Bidula’s Last Word: The Hunger Games


I was given the Hunger Games Trilogy a few months ago by a very good friend of mine.  She told me that I had to have all three finished by March 23 because that’s when the movie comes out and we are definitely going.

In this modern age of distraction, I’ve been terrible with books.  I always feel as though there is no time and have had trouble making room for reading in my daily schedule.  It was fortunate that, at the time, I was sort of at the end of my rope with playing video games and was looking for another source of entertainment.  Why not, then, pick up these books which were so emphatically being thrust in front of me?  But, three whole books by March 23?  How could I get there?  I could barely finish one in a month with whatever precursor to ADD I have inside me.  I’d never meet her deadline.

Open book, page one, devour.  Killed all three books within a week.  Loved every minute of it.  Well, most minutes of it, but that’s another discussion (I was sorta Team Gale).

The Hunger Games brought me back to reading in a way that only Harry Potter and Stephen King’s Dark Tower had before.  These were the only other two series I pounded through with unrelenting force, that is until I reached the end of the current book and was forced to wait what felt like a lifetime (almost literally in the case of the Dark Tower series) for the next installment.  And, as the previous series before, I was sad when The Hunger Games trilogy was over, though satisfied with its conclusion.

Needless to say, it was with much enthusiasm that I pre-purchased a ticket and was there opening night (not the midnight show, I’m not insane) for The Hunger Games, the movie adaptation of the first book in the titular trilogy.  Due to the popularity of this series (which I didn’t realize was so fevered until shortly before post-time) much airspace was proliferated with propaganda regarding the movie and I deconstructed every morsel; looking for the smallest detail and grumbling when something didn’t’ catch my fancy or wasn’t the way I’d pictured it while reading.

I took an almost curmudgeonly skeptical attitude toward this because, though the narrative was strong and would likely stand on its own, this is modern-day Hollywood, where beloved works of fiction are burnt to the ground at which point their ashes are pissed on by production houses and directors just looking to make a buck.  Sometimes, you have things like the colossal bomb of John Carter where a sci-fi story beloved by generations is thrown to the 3-D CG wolves and left to fester in the sun as a $200 Million loss to their studio.  Paper is delicate and, if transferred improperly to the screen, can be ruined forever.

§

▶ [Exercise requirements]:
Answer these questions from the Hunger Games review.
(a) By what date did the friend say all three books had to be finished?
(b) How long did the writer take to read all three books?
(c) How large a loss does the review say John Carter was for its studio?
The material that comes after the review is separate from it.

▶ [Data segment]:
§

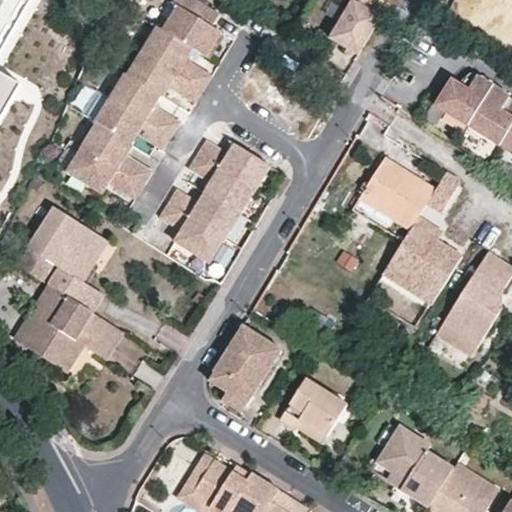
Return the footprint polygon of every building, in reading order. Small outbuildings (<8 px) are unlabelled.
[(0,0),(0,202),(3,198),(34,142),(23,134),(62,64),(51,16),(39,17),(35,0),(0,0)] [(213,23),(176,0),(172,0),(171,3),(177,7),(163,30),(192,48),(205,56),(220,32),(211,26),(213,23)] [(219,13),(196,0),(176,0),(213,23),(219,13)] [(385,0),(350,0),(356,3),(333,40),(359,55),(382,16),(390,3),(385,0)] [(163,30),(157,27),(142,51),(204,88),(211,77),(212,75),(186,59),(192,48),(163,30)] [(204,88),(142,51),(127,76),(160,95),(163,97),(169,86),(196,102),(198,98),(204,88)] [(511,95),(494,85),(471,71),(458,82),(452,78),(435,106),(455,118),(458,114),(485,131),(483,135),(511,153),(511,95)] [(127,76),(125,74),(111,99),(172,136),(179,124),(181,122),(154,106),(160,95),(127,76)] [(111,99),(92,88),(78,112),(96,123),(111,99)] [(172,136),(111,99),(96,123),(98,125),(131,145),(137,134),(164,150),(166,146),(172,136)] [(485,131),(458,114),(455,118),(483,135),(485,131)] [(131,145),(98,125),(83,149),(145,186),(151,175),(153,172),(127,156),(133,146),(131,145)] [(271,165),(236,144),(229,154),(207,141),(206,144),(199,155),(256,189),(271,165)] [(145,186),(83,149),(69,174),(104,195),(110,184),(137,200),(138,197),(145,186)] [(256,189),(199,155),(193,165),(191,169),(213,182),(206,193),(241,214),(256,189)] [(359,196),(411,227),(418,214),(426,201),(434,188),(421,180),(417,186),(405,179),(408,173),(382,157),(359,196)] [(441,210),(457,182),(457,176),(445,169),(434,188),(426,201),(441,210)] [(421,180),(408,173),(405,179),(417,186),(421,180)] [(241,214),(206,193),(200,203),(178,190),(176,193),(169,204),(227,239),(241,214)] [(227,239),(169,204),(163,214),(161,218),(183,231),(177,242),(212,263),(227,239)] [(100,233),(56,205),(19,264),(53,286),(76,301),(93,311),(105,293),(83,279),(96,259),(87,254),(100,233)] [(434,224),(418,214),(411,227),(383,274),(433,303),(464,253),(438,237),(429,232),(434,224)] [(438,237),(443,229),(434,224),(429,232),(438,237)] [(109,238),(100,233),(87,254),(96,259),(109,238)] [(503,287),(511,272),(511,261),(489,247),(439,332),(473,353),(503,303),(503,287)] [(108,360),(126,332),(93,311),(76,301),(53,286),(20,340),(69,371),(84,345),(108,360)] [(243,322),(213,370),(216,372),(211,378),(229,391),(248,404),(284,348),(243,322)] [(295,429),(296,426),(301,420),(327,438),(349,404),(308,377),(281,420),(295,429)] [(491,394),(478,387),(468,404),(480,411),(491,394)] [(248,404),(229,391),(224,399),(243,412),(248,404)] [(301,420),(296,426),(323,444),(327,438),(301,420)] [(402,490),(430,508),(454,469),(428,452),(431,445),(402,426),(380,461),(408,480),(402,490)] [(471,442),(460,435),(455,444),(466,451),(471,442)] [(196,495),(218,459),(209,453),(187,490),(196,495)] [(206,502),(230,466),(218,459),(196,495),(206,502)] [(373,471),(402,490),(408,480),(380,461),(373,471)] [(454,469),(430,508),(435,511),(485,511),(489,506),(479,500),(489,484),(458,463),(454,469)] [(236,471),(230,466),(206,502),(221,511),(230,511),(233,509),(237,511),(266,511),(282,489),(261,476),(255,472),(255,473),(254,475),(247,471),(244,476),(236,471)] [(239,466),(236,471),(244,476),(247,471),(239,466)] [(500,490),(489,484),(479,500),(489,506),(500,490)] [(301,502),(282,489),(266,511),(307,511),(311,507),(301,502)] [(182,496),(202,509),(206,502),(196,495),(187,490),(182,496)] [(511,511),(511,498),(511,499),(503,511),(511,511)] [(221,511),(206,502),(202,509),(206,511),(221,511)]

§

▶ [Solution to the problem]:
(a) March 23
(b) Within a week
(c) $200 million